קולטור

A Gutn Robot, Ver Ken Gefinen? Image

“A Gutn Robot, Ver Ken Gefinen?”

This movie takes place right before the High Holidays of Rosh Hashanah and Yom Kippur. Nomi tells Moby that he can prepare for the holidays by being a good person — well, a good robot — referring to the traditional idea that the weeks leading up to the High Holidays are a special time of reflection and action. Their conversation reminds her of a line from Proverbs, to which she alludes with a smile and a robot-themed twist. She asks rhetorically: “?אַ גוטן ראָבאָט, װער קען געפֿינען” A good robot, who can find?

The verse from Proverbs (31:10) that she is thinking of is the opening verse of a poem praising an eyshes-khayil, a woman of valor:

Original Hebrew:
אֵשֶׁת־חַיִל, מִי יִמְצָא; וְרָחֹק מִפְּנִינִים מִכְרָהּ.
Yiddish:
אַן אשת־חיל, װער קען געפֿינען? און העכער פֿון פּערל איז איר װערט.
English:
A woman of valor, who can find? Her value far exceeds that of pearls.

The entire poem is known as Eyshes Khayil and is sung by some on Friday nights at the Shabes dinner table, so this specific verse would be quite familiar to those with that custom.

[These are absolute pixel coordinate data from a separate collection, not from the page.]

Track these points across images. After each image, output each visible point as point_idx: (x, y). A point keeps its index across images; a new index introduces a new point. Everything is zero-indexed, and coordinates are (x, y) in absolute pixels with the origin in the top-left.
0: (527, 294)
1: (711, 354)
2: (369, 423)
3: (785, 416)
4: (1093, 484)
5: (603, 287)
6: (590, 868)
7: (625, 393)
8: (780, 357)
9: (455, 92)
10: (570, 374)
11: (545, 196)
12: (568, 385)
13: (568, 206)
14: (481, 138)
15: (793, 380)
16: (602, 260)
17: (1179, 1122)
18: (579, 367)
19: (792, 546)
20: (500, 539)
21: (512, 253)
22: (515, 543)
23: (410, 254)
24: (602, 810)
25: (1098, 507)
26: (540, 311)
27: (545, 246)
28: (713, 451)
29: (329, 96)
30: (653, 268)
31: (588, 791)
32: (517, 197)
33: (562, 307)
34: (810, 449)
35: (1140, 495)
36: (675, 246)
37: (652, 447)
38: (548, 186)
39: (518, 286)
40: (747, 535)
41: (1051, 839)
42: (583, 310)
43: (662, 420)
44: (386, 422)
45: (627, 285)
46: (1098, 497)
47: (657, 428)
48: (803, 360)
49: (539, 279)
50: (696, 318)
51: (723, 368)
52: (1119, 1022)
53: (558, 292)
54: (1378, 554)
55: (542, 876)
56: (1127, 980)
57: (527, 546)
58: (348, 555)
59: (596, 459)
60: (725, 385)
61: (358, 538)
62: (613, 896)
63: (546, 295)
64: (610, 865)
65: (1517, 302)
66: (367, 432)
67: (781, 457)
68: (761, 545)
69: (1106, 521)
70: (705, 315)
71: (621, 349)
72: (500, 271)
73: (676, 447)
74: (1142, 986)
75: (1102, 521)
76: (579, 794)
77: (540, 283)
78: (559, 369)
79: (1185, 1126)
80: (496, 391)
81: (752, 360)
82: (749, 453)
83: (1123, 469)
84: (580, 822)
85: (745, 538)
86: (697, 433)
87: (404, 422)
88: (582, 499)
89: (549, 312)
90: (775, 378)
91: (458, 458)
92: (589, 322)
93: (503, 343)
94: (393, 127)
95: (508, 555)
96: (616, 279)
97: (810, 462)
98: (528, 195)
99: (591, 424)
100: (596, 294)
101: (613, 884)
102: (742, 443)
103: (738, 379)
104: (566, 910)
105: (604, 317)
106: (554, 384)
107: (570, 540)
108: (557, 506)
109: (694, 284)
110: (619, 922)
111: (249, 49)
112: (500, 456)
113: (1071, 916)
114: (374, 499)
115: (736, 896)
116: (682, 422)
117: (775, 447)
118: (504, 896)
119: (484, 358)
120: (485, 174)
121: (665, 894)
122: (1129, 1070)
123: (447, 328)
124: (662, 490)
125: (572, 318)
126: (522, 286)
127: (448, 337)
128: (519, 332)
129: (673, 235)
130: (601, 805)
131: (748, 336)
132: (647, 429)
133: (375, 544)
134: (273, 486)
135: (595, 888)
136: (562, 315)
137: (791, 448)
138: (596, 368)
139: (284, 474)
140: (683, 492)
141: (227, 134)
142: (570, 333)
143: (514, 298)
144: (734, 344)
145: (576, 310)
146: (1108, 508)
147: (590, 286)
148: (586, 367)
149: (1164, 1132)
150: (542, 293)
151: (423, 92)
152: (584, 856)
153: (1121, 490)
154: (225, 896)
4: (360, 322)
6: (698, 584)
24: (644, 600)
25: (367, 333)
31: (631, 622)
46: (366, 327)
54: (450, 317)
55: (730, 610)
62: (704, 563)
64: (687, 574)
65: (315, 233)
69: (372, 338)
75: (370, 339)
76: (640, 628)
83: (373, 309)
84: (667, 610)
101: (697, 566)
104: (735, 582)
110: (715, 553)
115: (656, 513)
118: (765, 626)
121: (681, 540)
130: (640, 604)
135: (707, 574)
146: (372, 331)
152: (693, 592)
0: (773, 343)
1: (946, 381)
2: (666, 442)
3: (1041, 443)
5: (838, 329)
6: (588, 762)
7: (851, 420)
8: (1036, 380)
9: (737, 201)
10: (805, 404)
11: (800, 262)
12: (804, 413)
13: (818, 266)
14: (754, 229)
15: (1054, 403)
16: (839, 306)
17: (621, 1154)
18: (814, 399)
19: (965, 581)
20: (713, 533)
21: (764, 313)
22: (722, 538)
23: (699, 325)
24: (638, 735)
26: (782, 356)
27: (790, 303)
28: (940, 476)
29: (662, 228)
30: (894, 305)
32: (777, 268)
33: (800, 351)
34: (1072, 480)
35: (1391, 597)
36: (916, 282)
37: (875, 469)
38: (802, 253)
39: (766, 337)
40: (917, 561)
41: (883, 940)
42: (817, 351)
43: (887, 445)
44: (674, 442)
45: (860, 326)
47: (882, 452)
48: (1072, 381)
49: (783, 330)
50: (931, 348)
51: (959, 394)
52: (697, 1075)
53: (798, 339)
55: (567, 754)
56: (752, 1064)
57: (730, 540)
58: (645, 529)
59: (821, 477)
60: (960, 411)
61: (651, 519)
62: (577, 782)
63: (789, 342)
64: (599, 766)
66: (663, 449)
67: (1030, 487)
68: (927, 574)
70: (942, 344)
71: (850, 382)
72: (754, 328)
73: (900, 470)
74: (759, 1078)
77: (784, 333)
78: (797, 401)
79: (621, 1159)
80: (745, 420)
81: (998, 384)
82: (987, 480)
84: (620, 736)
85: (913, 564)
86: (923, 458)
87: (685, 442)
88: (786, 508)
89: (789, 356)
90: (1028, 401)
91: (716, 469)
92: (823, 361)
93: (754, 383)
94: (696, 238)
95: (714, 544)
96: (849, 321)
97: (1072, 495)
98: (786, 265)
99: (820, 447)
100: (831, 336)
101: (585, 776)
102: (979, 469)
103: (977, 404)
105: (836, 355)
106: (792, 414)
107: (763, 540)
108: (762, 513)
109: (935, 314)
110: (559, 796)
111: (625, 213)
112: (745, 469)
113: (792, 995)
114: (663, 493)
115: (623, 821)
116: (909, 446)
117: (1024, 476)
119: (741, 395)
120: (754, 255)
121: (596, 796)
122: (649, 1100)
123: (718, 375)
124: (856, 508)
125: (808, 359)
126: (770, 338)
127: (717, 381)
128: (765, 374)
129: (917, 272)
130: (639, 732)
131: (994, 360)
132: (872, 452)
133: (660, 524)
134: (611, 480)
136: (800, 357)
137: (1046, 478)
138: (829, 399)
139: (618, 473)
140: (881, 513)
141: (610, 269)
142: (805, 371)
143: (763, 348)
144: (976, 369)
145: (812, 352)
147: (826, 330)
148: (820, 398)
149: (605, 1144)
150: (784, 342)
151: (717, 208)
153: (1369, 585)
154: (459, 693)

The line that Nomi adapts — אַן אשת־חיל, װער קען געפֿינען?‏ — is from the Yiddish translation of Proverbs by Yehoyesh-Shloyme (Solomon) Blumgarten, known by his pen name Yehoyesh. Born in 1872 in what is now Lithuania, eventually emigrating to New York City, Yehoyesh was a Yiddish-language poet, writer, and scholar. He is best known for his masterful translation of the entire Bible (Tanakh) into a modern literary Yiddish that was deeply rooted in the long Jewish tradition of translating and interpreting the biblical text. When Yehoyesh’s Tanakh was published in the 1920s it was greeted with enthusiasm both by secular and religious readers as an extraordinary work of translation and a major contribution to the Yiddish-language canon.

So behind Nomi’s allusion to the line from Proverbs is a broad web of cultural connections: from the ancient language of Tanakh to Yehoyesh’s transcendant early twentieth century translation to the widespread custom of singing Eyshes Khayil at the Shabes table.